Open will-bartlett opened 2 years ago
There are many SAML deployments today that intentionally don't require Javascript.
Yep, that makes sense to me.
Invoking FedCM through HTTP Headers should be fairly trivial. Any suggestions on what to call / place it? Maybe a type
to WWW-Authenticate
?
https://developer.mozilla.org/en-US/docs/Web/HTTP/Authentication
WWW-Authenticate: FedCM
WDYT?
I'm not sure WWW-Authenticate
is appropriate as FedCM is not itself an authentication method. Might make sense to add a new header for FedCM.
I feel this should be an HTML Form attribute, because FedCM doesn't specify the auth method it just makes federated auth methods easier to use.
So I think a form attribute that prompts the browser to suggest a few autofill options is best here.
Edit: I didn't think it'd fit at first but the autocomplete attribute might be perfect for this. Could have autocomplete="webidentity" on a form element to prompt the browser to provide a dropdown list of some sort.
This would be really good to have. https://lastlogin.io/ currently doesn't use any JavaScript and I would love to keep it that way, at least for anything other than progressive enhancement.

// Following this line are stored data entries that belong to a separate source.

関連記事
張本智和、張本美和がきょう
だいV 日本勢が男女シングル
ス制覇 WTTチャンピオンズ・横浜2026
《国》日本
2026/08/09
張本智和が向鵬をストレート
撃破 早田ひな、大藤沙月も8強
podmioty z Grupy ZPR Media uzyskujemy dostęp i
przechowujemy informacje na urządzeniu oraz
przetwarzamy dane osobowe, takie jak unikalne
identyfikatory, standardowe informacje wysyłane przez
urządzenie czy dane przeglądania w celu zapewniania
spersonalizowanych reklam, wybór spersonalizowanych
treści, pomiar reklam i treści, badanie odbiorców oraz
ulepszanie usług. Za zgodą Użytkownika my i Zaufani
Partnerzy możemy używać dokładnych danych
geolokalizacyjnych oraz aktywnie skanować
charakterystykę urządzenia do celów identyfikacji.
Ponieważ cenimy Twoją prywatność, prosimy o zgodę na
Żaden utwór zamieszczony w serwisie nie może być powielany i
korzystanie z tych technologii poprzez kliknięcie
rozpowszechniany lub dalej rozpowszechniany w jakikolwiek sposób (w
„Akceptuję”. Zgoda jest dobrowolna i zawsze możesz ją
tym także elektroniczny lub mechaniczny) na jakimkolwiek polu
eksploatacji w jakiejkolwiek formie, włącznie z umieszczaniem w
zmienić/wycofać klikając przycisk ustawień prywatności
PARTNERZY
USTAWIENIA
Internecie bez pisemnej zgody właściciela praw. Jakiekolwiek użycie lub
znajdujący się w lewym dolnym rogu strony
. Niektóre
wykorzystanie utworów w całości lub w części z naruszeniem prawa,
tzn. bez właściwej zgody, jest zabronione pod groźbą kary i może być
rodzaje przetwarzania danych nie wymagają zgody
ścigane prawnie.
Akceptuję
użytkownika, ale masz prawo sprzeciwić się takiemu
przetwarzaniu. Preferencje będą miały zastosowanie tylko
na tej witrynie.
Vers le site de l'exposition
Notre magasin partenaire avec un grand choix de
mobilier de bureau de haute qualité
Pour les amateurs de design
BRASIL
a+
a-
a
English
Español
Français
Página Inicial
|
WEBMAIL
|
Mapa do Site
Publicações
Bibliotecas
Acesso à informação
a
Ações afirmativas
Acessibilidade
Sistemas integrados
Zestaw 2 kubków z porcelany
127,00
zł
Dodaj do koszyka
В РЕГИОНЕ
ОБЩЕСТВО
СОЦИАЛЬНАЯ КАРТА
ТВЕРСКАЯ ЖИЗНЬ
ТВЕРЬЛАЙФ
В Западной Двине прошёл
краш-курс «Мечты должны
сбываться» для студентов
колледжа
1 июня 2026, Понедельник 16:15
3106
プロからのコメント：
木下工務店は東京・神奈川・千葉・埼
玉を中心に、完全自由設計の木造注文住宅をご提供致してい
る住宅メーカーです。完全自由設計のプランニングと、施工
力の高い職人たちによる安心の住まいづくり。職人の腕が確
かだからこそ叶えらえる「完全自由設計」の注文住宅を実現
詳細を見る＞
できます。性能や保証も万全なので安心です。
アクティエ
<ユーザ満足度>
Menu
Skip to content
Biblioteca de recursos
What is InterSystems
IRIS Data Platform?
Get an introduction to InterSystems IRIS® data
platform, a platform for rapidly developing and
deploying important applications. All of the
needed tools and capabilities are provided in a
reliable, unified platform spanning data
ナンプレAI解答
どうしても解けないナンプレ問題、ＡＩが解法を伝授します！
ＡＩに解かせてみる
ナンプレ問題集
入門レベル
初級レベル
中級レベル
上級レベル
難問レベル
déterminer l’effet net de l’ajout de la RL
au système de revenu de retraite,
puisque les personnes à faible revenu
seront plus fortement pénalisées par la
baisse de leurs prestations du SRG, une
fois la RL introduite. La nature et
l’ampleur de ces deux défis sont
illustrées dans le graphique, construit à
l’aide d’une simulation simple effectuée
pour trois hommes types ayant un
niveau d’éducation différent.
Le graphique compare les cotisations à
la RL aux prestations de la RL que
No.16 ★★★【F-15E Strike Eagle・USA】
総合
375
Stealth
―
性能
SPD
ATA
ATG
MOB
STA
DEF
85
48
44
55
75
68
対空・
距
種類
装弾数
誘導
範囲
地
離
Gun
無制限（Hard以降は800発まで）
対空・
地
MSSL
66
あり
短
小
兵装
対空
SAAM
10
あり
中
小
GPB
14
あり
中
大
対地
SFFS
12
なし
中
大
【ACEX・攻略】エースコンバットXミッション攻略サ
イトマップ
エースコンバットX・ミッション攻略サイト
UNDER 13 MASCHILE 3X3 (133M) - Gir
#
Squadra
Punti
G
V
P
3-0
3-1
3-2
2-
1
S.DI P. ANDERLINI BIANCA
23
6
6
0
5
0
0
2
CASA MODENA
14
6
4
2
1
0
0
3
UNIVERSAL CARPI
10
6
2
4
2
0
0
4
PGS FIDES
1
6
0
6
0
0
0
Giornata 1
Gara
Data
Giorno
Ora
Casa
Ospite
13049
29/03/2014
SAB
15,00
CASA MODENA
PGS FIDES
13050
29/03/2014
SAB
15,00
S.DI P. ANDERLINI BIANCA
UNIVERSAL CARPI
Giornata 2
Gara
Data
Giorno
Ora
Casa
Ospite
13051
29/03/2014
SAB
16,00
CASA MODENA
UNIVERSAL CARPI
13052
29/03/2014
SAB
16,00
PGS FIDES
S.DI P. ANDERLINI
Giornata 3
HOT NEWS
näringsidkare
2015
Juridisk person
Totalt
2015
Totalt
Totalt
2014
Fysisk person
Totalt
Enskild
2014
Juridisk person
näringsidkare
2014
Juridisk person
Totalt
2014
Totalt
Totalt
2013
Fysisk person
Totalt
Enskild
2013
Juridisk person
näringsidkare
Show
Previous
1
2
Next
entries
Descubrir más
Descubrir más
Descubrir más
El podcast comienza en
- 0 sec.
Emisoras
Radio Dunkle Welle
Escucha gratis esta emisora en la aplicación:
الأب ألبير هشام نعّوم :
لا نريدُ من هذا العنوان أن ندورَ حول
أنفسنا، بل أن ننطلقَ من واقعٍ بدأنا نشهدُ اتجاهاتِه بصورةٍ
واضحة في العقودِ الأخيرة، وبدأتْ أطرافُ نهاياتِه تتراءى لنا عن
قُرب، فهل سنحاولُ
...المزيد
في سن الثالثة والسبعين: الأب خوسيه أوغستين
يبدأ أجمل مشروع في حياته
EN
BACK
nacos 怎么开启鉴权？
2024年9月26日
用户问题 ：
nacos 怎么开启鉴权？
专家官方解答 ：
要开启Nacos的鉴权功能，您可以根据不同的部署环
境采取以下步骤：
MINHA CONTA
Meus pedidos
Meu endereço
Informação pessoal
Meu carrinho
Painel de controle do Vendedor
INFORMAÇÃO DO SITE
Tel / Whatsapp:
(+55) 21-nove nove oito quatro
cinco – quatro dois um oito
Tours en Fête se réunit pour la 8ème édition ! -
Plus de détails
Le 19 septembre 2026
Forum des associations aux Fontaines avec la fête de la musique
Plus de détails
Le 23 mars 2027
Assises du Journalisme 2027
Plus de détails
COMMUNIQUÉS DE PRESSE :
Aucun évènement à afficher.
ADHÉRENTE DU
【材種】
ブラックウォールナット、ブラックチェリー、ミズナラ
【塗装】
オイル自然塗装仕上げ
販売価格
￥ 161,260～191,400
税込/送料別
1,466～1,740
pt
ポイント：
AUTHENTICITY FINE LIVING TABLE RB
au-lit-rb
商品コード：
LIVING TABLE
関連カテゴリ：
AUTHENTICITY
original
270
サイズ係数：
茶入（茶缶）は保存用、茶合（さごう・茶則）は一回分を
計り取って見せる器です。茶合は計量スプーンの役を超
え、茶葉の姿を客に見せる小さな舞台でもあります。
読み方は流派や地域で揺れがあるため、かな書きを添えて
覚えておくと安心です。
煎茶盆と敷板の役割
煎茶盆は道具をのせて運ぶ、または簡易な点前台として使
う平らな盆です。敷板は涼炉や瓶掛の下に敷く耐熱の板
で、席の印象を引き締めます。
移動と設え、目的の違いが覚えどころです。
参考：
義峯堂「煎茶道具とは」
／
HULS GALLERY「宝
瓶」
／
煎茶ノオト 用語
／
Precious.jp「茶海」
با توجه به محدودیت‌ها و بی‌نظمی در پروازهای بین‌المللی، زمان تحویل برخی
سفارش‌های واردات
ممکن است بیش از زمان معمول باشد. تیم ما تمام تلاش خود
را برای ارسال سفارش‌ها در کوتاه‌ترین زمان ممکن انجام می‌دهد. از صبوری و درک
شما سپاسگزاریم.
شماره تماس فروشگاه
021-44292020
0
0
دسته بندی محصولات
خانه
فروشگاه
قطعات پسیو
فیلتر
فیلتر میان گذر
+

It'd be nice to support classic websites as well as single page applications. That is, to define a challenge and response header pattern like user agent client hints where the server is able to return response headers that trigger the FedCM flow, and the results of that FedCM flow are sent to the server on the following HTTP request. Having two patterns of authentication (one for browser-based Javascript applications and another for HTTP-based server applications) is generally to-be-avoided, if possible.